Analysis

This year’s Biden-Xi summit has better foundation, but risks won’t go away

The course of events in the year since the last meeting between Presidents Joe Biden and Xi Jinping offers cautious hope that they will have better luck this time around. But it also shows how easily any agreement they reach could once again veer off course.

The U.S. and Chinese leaders meet today [Macau time] while attending the annual Asia-Pacific Economic Cooperation summit in San Francisco.

They go into the meeting on the back of five months of government-to-government talks that have accelerated in recent weeks and expanded to cultural and business exchanges. In contrast, the November 2022 meeting in Bali, Indonesia, took place after China had suspended talks to express anger over a visit by then-U.S. House Speaker Nancy Pelosi to Taiwan.

“This rests on a stronger foundation than the Bali meeting did,” said Jude Blanchette, a China expert at the Center for Strategic and International Studies. “Substantively and contextually this meeting is taking place in a moderately better environment.”

But tensions over Taiwan and flare-ups between China and the Philippines in the South China Sea are a sobering reminder that an unexpected incident could set back efforts to improve ties, just as an apparently errant Chinese balloon did early this year.

Talk also only goes so far with the two governments fundamentally at odds over technology, defense, trade and Taiwan.
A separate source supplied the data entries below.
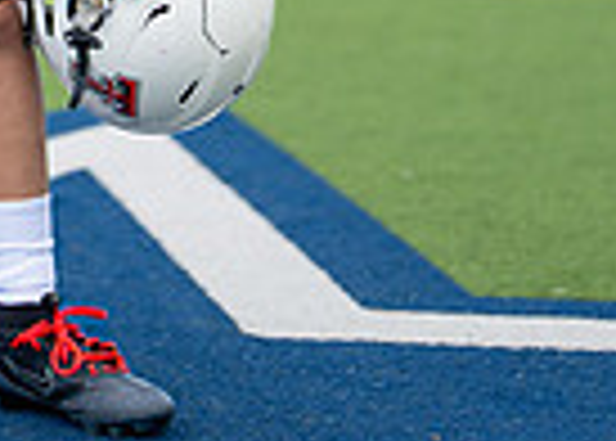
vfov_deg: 5.6
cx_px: -122
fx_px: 4446
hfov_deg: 7.9
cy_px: -426
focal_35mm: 254
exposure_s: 1/1600
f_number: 1.2
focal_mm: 50
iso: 100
Last month, the Biden administration expanded restrictions on technology exports to China.

Recent experience has shown that more frequent communication “does not exclude the continued expansion and escalation of America’s preparations for war and high-tech deterrence against China, nor does it exclude China’s corresponding countermeasures, protests and preparations,” said Shi Yinhong, an international relations professor at Renmin University of China.

Rather than achieving major breakthroughs, the hope is that the leaders will set the tone for meaningful dialogue on a range of issues in the coming months, Blanchette said. “The more probable reality is it’s going to be a little bit of that but we have a lot of speed bumps that can trip up the two at any point.”